Thursday, January 28, 2010

9 years of grudges and back pain healed by Jesus

Young Jae Ahn :: junior :: landscape architecture

There was someone who I had a grudge against for a long time. September 28, 2000, my life had completely changed because of two people. I crossed the road without caution and a driver passed our school bus as I was crossing the road and he hit me. My head hit the car’s windshield and my hair got jammed in the cracks of the window and my blood covered the windshield. My mom said it was the most horrible scene she had ever witnessed. That day was a day before midterm exams so the first thing I said after I hit the car was, “Oh… no. I have screwed up my midterms.” Honestly, after 30 seconds, it didn’t hurt at all so I thought I was ok, but I was not ok. Doing poorly on my midterms was nothing compared with what tortured me for 9 years. Thankfully, only my back bone was broken because I fell down on the lawn not asphalt road.


When I was in the hospital, doctors and nurses immobilized me and I had to use a wheelchair. I could walk but I was not allowed to walk for three months. In that time, I didn’t even feel the pain so I was always complaining.
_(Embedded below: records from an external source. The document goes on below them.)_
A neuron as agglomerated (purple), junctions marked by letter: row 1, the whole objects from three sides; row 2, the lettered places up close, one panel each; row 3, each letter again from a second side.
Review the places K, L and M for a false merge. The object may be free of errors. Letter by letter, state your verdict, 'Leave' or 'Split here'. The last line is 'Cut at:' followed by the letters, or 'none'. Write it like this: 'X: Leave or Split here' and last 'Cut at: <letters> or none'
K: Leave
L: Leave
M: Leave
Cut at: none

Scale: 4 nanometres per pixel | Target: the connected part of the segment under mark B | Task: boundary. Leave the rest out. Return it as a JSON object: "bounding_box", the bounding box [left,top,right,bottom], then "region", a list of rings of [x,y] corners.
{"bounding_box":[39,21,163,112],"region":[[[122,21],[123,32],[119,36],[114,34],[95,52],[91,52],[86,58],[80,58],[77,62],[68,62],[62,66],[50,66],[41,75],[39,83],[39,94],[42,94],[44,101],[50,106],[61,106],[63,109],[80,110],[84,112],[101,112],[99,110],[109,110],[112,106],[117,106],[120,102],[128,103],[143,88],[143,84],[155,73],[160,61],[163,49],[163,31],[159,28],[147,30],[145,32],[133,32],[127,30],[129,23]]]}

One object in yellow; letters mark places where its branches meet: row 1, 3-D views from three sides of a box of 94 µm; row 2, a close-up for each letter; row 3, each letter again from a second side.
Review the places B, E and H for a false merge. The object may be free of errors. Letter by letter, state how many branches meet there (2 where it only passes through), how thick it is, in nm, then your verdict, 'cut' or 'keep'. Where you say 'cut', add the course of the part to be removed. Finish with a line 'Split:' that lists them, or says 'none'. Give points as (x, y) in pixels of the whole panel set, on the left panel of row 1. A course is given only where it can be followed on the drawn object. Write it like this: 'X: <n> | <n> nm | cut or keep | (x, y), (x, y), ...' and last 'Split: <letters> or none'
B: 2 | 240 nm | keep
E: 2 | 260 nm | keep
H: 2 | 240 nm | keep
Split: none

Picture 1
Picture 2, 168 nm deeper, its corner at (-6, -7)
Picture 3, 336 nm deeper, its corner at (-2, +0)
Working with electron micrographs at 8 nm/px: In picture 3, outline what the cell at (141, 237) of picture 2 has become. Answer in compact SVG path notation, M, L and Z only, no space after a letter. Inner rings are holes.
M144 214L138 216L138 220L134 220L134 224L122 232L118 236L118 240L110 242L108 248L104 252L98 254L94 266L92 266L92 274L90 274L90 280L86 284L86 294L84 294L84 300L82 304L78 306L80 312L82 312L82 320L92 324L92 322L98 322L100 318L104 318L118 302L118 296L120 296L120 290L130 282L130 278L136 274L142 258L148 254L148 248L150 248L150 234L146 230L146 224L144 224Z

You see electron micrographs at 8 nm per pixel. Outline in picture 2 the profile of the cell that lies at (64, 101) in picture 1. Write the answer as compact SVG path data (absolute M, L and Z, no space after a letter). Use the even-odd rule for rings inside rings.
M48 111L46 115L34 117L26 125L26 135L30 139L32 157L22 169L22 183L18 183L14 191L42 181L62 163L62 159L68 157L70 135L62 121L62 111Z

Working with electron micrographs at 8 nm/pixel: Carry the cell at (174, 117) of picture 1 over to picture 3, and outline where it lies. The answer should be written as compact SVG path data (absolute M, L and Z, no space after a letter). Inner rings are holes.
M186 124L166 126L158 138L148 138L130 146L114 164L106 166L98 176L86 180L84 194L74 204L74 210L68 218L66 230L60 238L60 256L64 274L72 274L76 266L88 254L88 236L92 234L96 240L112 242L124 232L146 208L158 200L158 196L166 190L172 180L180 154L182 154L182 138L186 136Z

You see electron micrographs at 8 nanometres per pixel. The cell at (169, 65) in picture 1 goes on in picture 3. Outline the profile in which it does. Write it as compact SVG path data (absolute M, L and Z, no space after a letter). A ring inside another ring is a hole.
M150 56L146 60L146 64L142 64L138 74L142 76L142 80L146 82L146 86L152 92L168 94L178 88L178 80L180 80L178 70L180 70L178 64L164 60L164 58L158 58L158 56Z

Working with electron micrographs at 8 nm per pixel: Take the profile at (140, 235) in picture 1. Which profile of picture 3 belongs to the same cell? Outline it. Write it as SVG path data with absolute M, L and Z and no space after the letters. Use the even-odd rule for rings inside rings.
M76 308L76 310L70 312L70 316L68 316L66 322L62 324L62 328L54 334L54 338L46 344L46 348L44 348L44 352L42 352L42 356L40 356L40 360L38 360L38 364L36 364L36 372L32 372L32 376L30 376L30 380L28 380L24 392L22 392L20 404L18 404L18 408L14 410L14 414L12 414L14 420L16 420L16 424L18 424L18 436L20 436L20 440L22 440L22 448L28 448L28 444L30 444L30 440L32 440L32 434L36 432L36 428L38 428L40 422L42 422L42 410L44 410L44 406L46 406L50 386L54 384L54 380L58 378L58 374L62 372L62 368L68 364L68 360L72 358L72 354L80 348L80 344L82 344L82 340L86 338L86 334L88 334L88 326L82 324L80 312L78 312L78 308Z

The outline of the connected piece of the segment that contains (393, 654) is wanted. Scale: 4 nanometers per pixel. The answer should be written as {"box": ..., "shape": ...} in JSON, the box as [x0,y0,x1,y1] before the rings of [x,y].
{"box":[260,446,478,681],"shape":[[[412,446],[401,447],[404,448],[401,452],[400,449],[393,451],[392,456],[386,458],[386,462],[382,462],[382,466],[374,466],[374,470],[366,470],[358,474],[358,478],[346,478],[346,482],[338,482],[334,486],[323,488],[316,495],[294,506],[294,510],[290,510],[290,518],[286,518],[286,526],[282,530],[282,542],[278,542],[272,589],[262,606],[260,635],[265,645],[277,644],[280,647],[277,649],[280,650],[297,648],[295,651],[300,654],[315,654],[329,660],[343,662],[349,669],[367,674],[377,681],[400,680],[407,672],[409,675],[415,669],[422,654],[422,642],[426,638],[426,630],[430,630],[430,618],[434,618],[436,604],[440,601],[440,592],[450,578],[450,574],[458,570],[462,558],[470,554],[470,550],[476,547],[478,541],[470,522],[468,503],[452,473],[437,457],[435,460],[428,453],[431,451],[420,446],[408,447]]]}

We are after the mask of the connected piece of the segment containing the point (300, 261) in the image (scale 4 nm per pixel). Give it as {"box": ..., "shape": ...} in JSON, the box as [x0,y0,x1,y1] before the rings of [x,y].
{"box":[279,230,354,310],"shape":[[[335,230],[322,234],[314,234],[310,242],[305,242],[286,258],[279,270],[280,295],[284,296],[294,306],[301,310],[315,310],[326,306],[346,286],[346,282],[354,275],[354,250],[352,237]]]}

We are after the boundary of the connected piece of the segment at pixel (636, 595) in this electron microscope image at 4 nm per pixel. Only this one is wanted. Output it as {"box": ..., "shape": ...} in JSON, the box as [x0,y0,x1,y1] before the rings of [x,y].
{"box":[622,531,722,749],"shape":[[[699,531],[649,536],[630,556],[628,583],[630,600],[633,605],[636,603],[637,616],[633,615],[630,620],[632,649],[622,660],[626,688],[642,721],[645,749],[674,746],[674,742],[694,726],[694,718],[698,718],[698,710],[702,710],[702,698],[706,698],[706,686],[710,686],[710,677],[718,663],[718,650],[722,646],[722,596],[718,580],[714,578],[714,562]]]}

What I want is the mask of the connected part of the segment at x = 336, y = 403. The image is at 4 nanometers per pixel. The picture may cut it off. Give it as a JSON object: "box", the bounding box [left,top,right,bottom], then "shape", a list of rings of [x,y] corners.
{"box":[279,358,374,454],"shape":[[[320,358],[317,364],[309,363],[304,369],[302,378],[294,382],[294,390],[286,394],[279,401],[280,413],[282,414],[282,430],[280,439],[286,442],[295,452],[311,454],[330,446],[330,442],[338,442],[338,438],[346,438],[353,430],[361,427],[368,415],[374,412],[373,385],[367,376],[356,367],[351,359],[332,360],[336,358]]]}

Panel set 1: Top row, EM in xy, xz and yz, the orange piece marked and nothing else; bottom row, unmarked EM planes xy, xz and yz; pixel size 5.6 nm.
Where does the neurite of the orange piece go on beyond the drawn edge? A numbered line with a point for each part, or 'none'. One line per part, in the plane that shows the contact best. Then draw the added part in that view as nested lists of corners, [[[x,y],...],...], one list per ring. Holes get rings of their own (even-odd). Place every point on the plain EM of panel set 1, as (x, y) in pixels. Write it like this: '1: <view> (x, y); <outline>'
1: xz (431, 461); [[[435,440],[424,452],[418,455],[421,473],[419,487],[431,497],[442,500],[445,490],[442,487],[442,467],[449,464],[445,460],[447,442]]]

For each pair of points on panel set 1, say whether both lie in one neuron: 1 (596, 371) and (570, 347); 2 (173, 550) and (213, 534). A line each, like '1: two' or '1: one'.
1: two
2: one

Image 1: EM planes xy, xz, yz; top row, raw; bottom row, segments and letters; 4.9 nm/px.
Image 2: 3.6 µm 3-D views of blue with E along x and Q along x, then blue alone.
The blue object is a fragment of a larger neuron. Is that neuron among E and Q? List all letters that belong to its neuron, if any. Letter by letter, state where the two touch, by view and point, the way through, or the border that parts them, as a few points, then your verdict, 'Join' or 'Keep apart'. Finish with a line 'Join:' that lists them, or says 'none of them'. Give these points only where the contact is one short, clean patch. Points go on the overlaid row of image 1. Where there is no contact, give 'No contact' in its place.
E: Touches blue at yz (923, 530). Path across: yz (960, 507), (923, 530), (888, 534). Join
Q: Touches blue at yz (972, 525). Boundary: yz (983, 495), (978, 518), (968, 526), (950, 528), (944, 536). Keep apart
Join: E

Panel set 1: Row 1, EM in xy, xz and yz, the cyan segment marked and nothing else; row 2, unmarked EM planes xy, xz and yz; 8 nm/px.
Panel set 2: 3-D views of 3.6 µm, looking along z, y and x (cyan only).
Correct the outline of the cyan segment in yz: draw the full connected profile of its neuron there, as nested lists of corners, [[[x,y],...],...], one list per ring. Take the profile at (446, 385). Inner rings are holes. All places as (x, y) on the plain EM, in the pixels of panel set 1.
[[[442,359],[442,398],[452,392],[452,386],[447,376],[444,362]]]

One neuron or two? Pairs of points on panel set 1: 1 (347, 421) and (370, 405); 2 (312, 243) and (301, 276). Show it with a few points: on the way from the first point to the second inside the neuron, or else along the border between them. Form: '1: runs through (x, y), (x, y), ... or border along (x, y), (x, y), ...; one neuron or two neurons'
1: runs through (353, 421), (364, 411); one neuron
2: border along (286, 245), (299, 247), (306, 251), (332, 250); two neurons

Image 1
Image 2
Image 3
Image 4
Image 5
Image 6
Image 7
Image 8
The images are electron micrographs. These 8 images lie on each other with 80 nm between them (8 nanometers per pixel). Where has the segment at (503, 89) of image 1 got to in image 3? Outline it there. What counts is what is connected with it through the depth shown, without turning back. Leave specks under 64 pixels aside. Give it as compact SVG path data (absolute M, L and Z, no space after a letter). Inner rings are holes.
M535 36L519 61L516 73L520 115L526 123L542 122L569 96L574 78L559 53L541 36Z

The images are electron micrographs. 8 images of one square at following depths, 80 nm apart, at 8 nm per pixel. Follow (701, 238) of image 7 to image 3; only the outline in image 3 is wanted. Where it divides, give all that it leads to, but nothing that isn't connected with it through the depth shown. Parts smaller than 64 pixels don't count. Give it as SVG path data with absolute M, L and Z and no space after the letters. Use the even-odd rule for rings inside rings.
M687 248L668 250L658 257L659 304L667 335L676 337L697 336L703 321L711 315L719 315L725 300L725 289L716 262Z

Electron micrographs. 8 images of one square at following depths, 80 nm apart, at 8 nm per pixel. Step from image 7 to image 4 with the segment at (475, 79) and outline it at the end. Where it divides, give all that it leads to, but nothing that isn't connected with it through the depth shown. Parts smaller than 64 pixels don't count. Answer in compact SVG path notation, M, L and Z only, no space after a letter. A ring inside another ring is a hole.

I began to think of what it would be like if he had not hit me. I could hang out with my friends and go to school and so on. I hated him.


After coming back home my pain started. If my back bone pinched once, I had to call my brother or my parents. Even in school, I needed to someone next to me at all times to help me stand or sit even though I did not use a wheelchair. However, I began to heal, little by little, so the pinching in my back was less frequent. On the other hand, I could not sleep without painkillers at least twice a week. It was nearly impossible to sit or stand without the painkillers. Two or three times a year, the left side of my body was paralyzed after dreaming of that accident. I still remember his face. He was crying, and scared. 9 years ago, I didn’t understand what he felt through this accident; I just cared about myself because I was in so much pain. I am not certain, but he may dream about this accident too.


I met three doctors and went through physical rehabilitation, (swimming treatment, injection treatment and massage,) and several medications. The only reason that I did not have surgery was there is no guarantee that it would heal my back. My only wish was to heal my back. I felt that if someone healed my back, I could do anything. All three doctors said there would be no perfect cure because one of the disks between my back bones was pressing nerves so that I would have this pain for the rest of my life.


However, when I came to the United States from Korea, I fell in love with Jesus. This was unexpected because I used to believe that religious people were crazy. After my conversion to Christianity, my back immediately stopped hurting. For the first month, I thought it was weird and that I would probably still need painkillers to fall asleep, but I did not. As time went by, it became clear. I realized that Jesus cured my back after I had begun praying to Him. It has been 6 months without pain. Simply sitting down, watching movies, or writing essays are miracles to me. I wish I could tell the man that hit me that he did not ruin my life, he saved it. He allowed me to see Jesus and Jesus’ power. I still remember that man’s face and I used to hate him, but I do not hate him anymore. I hope he is free from the pain that accident may have caused him, just as I am.


Sometimes, things that seem bad but they are not actually bad. My life has completely changed because of that accident. That accident was not horrible car accident. It was perfect miracle.

John 9:2-3  And His disciples asked Him, saying, “Rabbi, who sinned, this man or his parents, that he was born blind?”

Jesus answered, “Neither this man nor his parents sinned, but that the works of God should be revealed in Him."